LAPACK is written in Fortran, provides routines for solving systems of linear equations, eigenvalue problems, and singular value problems. Matrix factorizations (LU, Cholesky, QR, SVD, Schur). Dense and banded matrices are handled, but not general sparse matrices. Real and complex, single and double precision.
1970s and 1980s: EISPACK (eigenvalue routines) and LINPACK (linear equations and linear least-squares routines) libraries
LAPACK original goal: make LINAPCK and EISPACK run efficiently on shared-memory vector and parallel processors and exploit cache on modern cache-based architectures (initially released in 1992). EISPACK and LINPACK ignore multi-layered memory hierarchies and spend too much time moving data around.
LAPACK uses highly optimized block operations implementations (which much be implemented on each machine) LAPACK written so as much of the computation as possible is performed by BLAS.
Using slower ways to access data (e.g. over the internet) can be up to a billion times slower than faster ways (e.g. from a register). But there's much less fast storage than slow storage. So once we have data in fast storage, we want to do any computation required at that time, rather than having to load it multiple times each time we need it. In addition, for most types of storage its much faster to access data items that are stored next to each other, so we should try to always use any data stored nearby that we know we'll need soon. These two issues are known as locality.
Here are some numbers everyone should know (from the legendary Jeff Dean):
And here is an updated, interactive version, which includes a timeline of how these numbers have changed.
Key take-away: Each successive memory type is (at least) an order of magnitude worse than the one before it. Disk seeks are very slow.
This video has a great example of showing several ways you could compute the blur of a photo, with various trade-offs. Don't worry about the C code that appears, just focus on the red and green moving pictures of matrix computation.

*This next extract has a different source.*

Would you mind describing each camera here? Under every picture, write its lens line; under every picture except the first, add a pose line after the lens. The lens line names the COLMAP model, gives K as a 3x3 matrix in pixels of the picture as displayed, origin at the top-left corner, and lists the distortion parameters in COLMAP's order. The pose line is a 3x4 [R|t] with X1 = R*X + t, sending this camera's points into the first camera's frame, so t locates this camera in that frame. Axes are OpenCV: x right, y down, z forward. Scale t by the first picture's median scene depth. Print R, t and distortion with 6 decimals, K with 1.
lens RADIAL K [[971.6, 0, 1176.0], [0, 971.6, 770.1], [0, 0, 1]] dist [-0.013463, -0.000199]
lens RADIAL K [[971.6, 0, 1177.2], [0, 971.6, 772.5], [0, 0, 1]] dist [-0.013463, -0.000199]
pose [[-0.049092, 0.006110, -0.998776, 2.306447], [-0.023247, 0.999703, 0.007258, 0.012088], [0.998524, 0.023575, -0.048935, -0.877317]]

Although the video is about a new language called Halide, it is a good illustration the issues it raises are universal. Watch minutes 1-13:
from IPython.display import YouTubeVideo
YouTubeVideo("3uiEyEKji0M")
Locality is hard. Potential trade-offs:
The issue of "temporaries" occurs when the result of a calculation is stored in a temporary variable in RAM, and then that variable is loaded to do another calculation on it. This is many orders of magnitude slower than simply keeping the data in cache or registers and doing all necessary computations before storing the final result in RAM. This is particularly an issue for us since numpy generally creates temporaries for every single operation or function it does. E.g. $a=b\cdot c^2+ln(d)$ will create four temporaries (since there are four operations and functions).

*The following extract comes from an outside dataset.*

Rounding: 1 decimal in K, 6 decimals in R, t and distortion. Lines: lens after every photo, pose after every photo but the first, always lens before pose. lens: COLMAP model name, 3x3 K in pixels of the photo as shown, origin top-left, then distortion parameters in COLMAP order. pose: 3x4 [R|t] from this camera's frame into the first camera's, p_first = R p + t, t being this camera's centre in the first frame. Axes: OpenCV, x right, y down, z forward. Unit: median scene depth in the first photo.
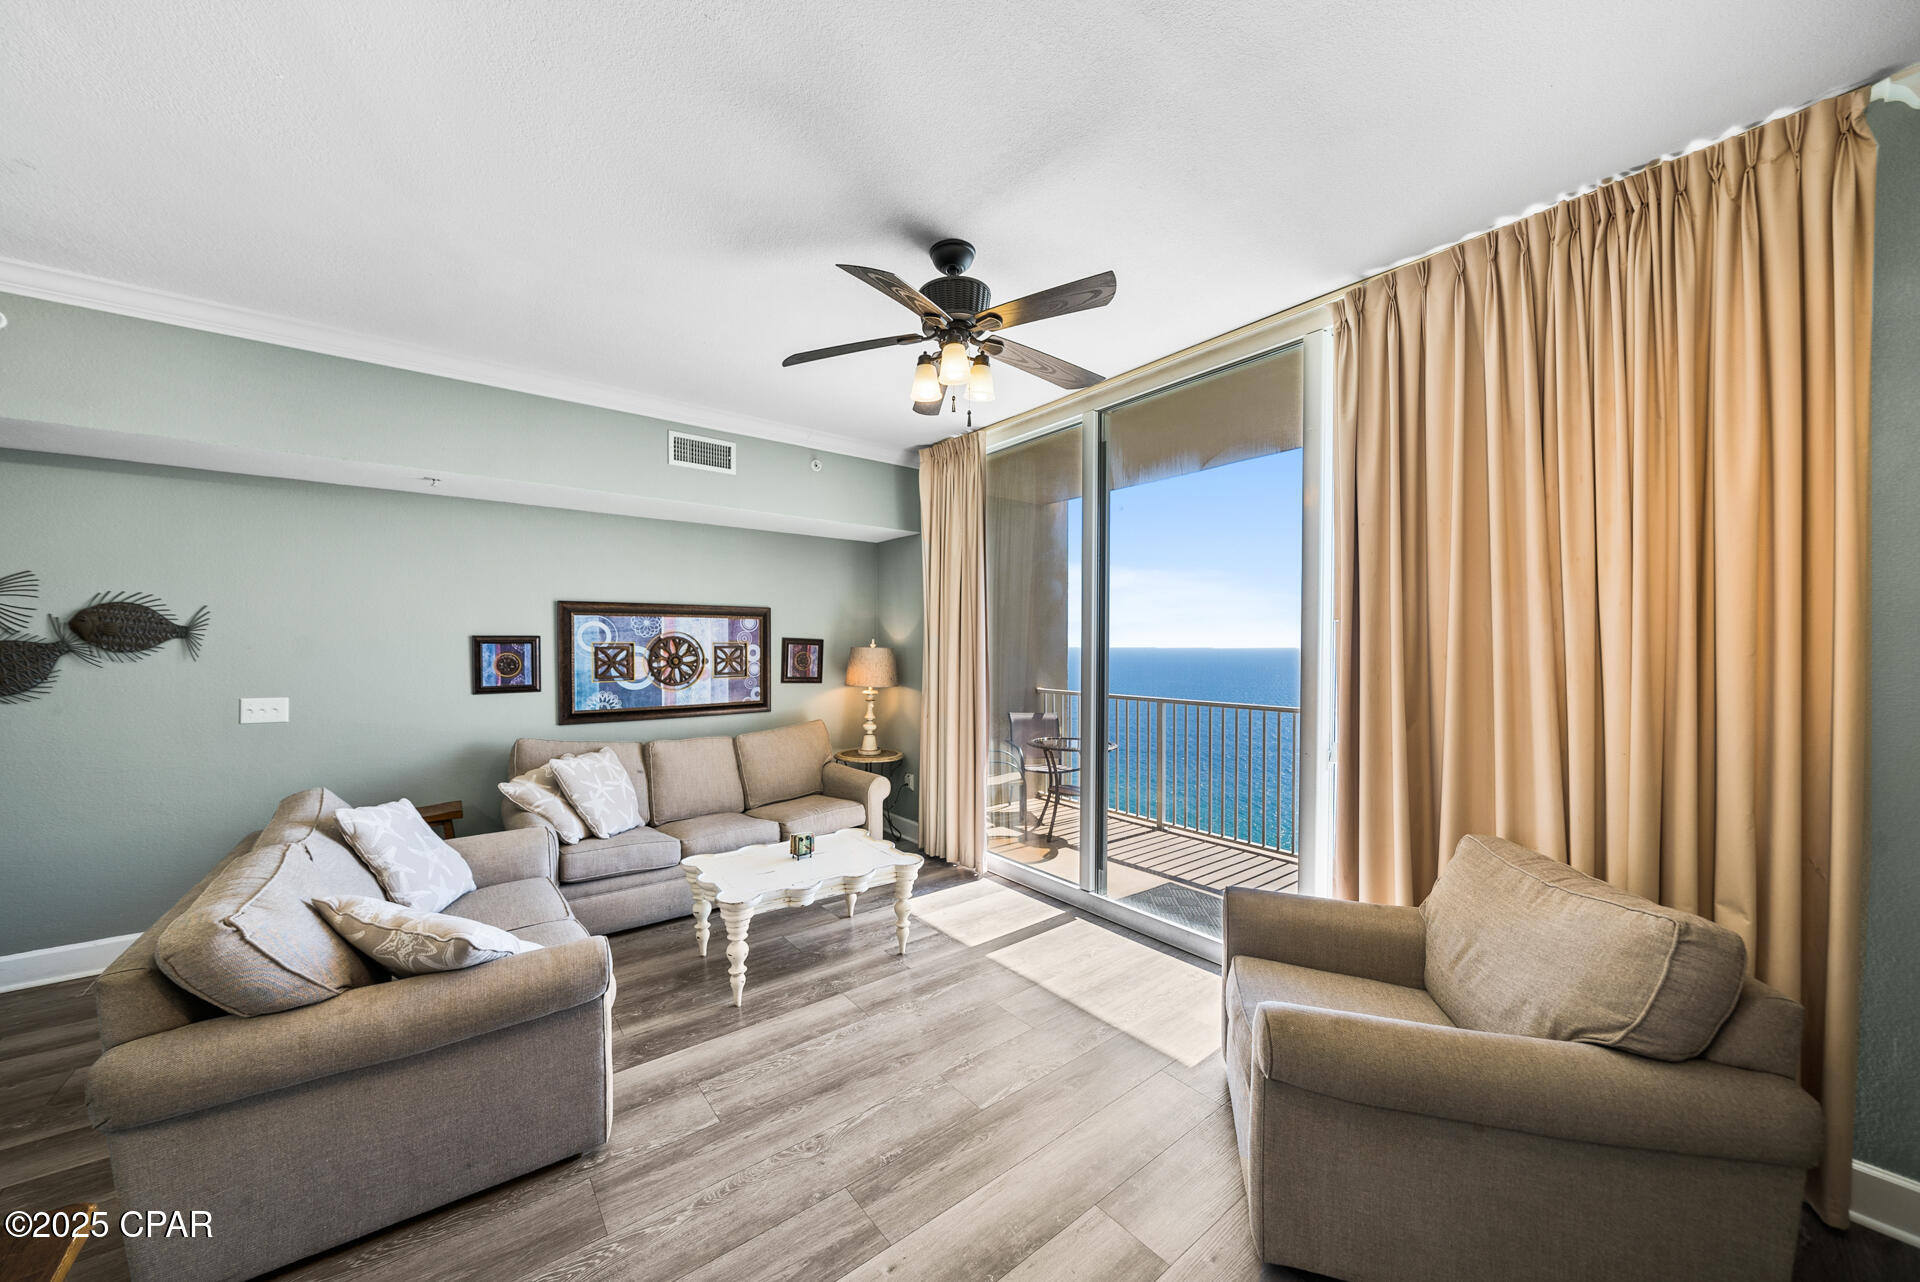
lens RADIAL K [[668.6, 0, 922.8], [0, 668.6, 649.9], [0, 0, 1]] dist [-0.001773, -0.000315]
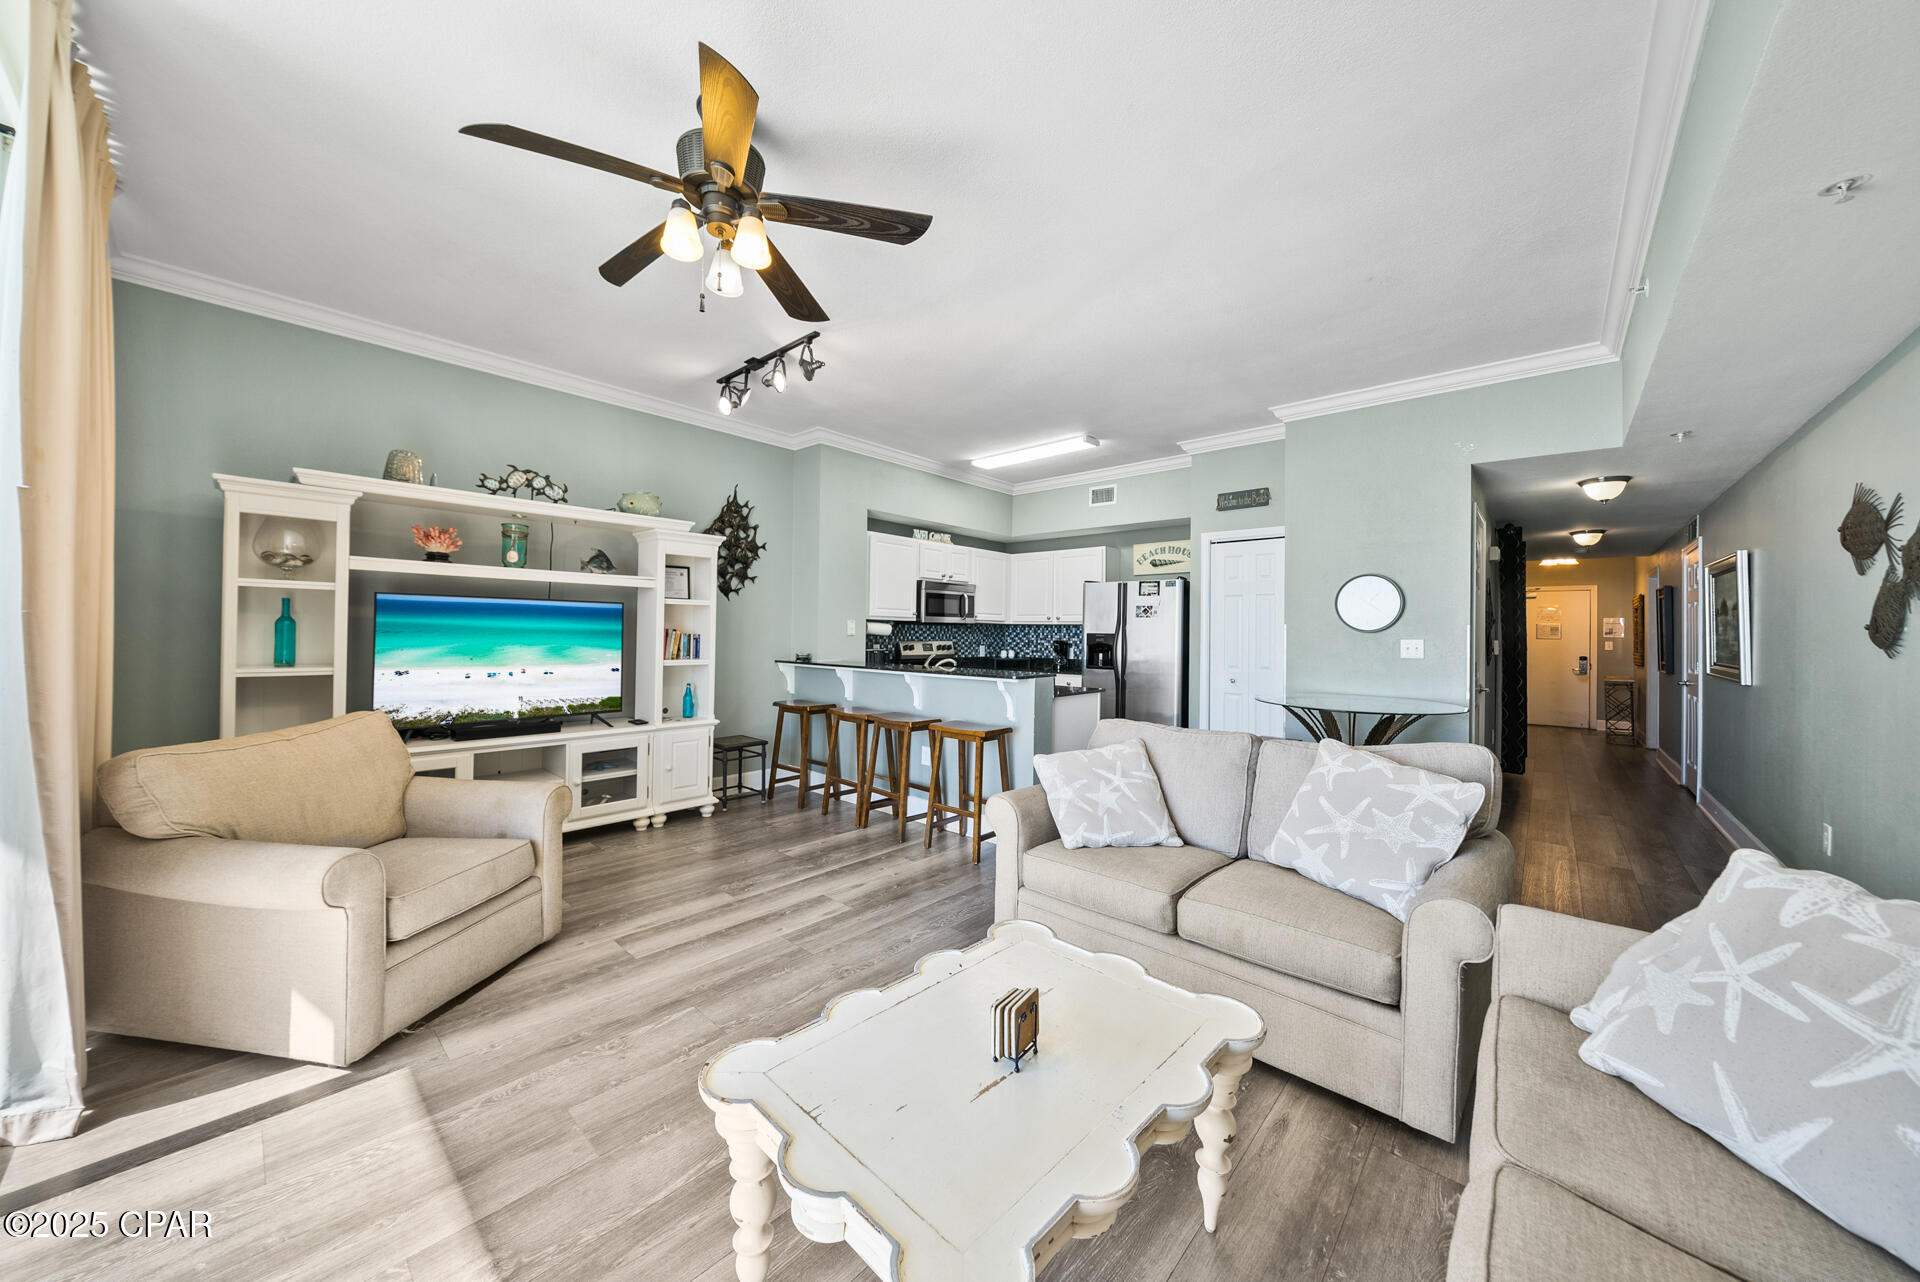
lens RADIAL K [[668.6, 0, 929.6], [0, 668.6, 625.2], [0, 0, 1]] dist [-0.001773, -0.000315]
pose [[-0.984600, -0.017455, -0.173949, -0.042613], [-0.016586, 0.999842, -0.006452, 0.043812], [0.174034, -0.003467, -0.984734, 1.056554]]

We have a separate section for scalability, but it’s worth noting that this is also important for speed - if we can't scale across all the computing resources we have, we'll be stuck with slower computation.

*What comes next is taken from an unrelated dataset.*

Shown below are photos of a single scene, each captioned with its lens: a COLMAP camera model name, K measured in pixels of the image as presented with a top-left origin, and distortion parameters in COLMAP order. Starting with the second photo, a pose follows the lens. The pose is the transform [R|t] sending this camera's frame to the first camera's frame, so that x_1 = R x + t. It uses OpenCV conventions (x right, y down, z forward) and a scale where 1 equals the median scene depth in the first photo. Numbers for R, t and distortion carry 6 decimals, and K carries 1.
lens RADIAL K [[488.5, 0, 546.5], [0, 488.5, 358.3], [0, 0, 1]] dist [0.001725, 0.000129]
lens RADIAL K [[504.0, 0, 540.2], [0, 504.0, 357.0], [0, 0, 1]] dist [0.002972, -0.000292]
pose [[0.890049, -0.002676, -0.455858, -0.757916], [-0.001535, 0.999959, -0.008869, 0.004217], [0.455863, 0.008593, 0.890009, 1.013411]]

Often we'll find that we have more data than we have memory to handle, or time to compute. In such a case we would like to be able to scale our algorithm across multiple cores (within one computer) or nodes (i.e. multiple computers on a network). We will not be tackling multi-node scaling in this course, although we will look at scaling across multiple cores (called parallelization). In general, scalable algorithms are those where the input can be broken up into smaller pieces, each of which are handled by a different core/computer, and then are put back together at the end.